Lisa B. Petkun is a partner in the Tax Practice Group of Pepper Hamilton LLP. Ms. Petkun concentrates her practice on sophisticated tax planning on behalf of individuals, partnerships and corporations. Her areas of concentration include choice of business entity, tax and compliance issues associated with nonprofit organizations, taxation of lawsuit payments and recoveries, estate, gift and personal planning, independent contractor compliance, and tax structuring for Marcellus Shale owners.

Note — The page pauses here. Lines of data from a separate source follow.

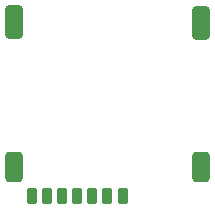
<source format=gbr>
%TF.GenerationSoftware,KiCad,Pcbnew,7.0.5*%
%TF.CreationDate,2023-07-01T23:53:25+07:00*%
%TF.ProjectId,PoeSci EFarm Rev 3,506f6553-6369-4204-9546-61726d205265,rev?*%
%TF.SameCoordinates,Original*%
%TF.FileFunction,Paste,Bot*%
%TF.FilePolarity,Positive*%
%FSLAX46Y46*%
G04 Gerber Fmt 4.6, Leading zero omitted, Abs format (unit mm)*
G04 Created by KiCad (PCBNEW 7.0.5) date 2023-07-01 23:53:25*
%MOMM*%
%LPD*%
G01*
G04 APERTURE LIST*
G04 Aperture macros list*
%AMRoundRect*
0 Rectangle with rounded corners*
0 $1 Rounding radius*
0 $2 $3 $4 $5 $6 $7 $8 $9 X,Y pos of 4 corners*
0 Add a 4 corners polygon primitive as box body*
4,1,4,$2,$3,$4,$5,$6,$7,$8,$9,$2,$3,0*
0 Add four circle primitives for the rounded corners*
1,1,$1+$1,$2,$3*
1,1,$1+$1,$4,$5*
1,1,$1+$1,$6,$7*
1,1,$1+$1,$8,$9*
0 Add four rect primitives between the rounded corners*
20,1,$1+$1,$2,$3,$4,$5,0*
20,1,$1+$1,$4,$5,$6,$7,0*
20,1,$1+$1,$6,$7,$8,$9,0*
20,1,$1+$1,$8,$9,$2,$3,0*%
G04 Aperture macros list end*
%ADD10RoundRect,0.225000X-0.225000X-0.450000X0.225000X-0.450000X0.225000X0.450000X-0.225000X0.450000X0*%
%ADD11RoundRect,0.387500X-0.387500X-1.062500X0.387500X-1.062500X0.387500X1.062500X-0.387500X1.062500X0*%
%ADD12RoundRect,0.387500X-0.387500X-0.912500X0.387500X-0.912500X0.387500X0.912500X-0.387500X0.912500X0*%
G04 APERTURE END LIST*
D10*
%TO.C,J1*%
X121356000Y-63052000D03*
X123896000Y-63052000D03*
X126436000Y-63052000D03*
X120086000Y-63052000D03*
X122626000Y-63052000D03*
X125166000Y-63052000D03*
X127756000Y-63052000D03*
D11*
X118566000Y-48337000D03*
D12*
X118566000Y-60567000D03*
D11*
X134366000Y-48387000D03*
D12*
X134366000Y-60562000D03*
%TD*%
M02*

</source>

Ms. Petkun counsels nonprofit organizations on a wide range of issues, including unrelated business taxable income, Forms 990 and 990-PF compliance, excess benefit transaction matters, formation of new exempt entities, and state charitable solicitation and registration laws. In the area of independent contractor and wage/hour compliance, Ms. Petkun designs programs for companies to enhance compliance with such laws at the federal and state levels. She co-heads Pepper’s Independent Contractor Compliance Practice Group, an interdisciplinary team of more than 30 labor, tax, employee benefits and class action attorneys. She also co-publishes a blog on the subject at www.IndependentContractorCompliance.com, including a monthly update of IC Compliance News. She also co-authored “Michigan Limited Liability Company,” which is published by Data Trace Legal Publishers, Inc. Ms. Petkun is a co-author of BNA Tax Management Portfolio, “Charitable Remainder Trusts and Pooled Income Funds” (First Edition).

In December 2013, Ms. Petkun received The William R. Klaus Pro Bono Award from Pepper Hamilton for her work in assisting with the formation of numerous charitable organizations on a pro bono basis and for conducting training sessions for both Pepper attorneys and clients.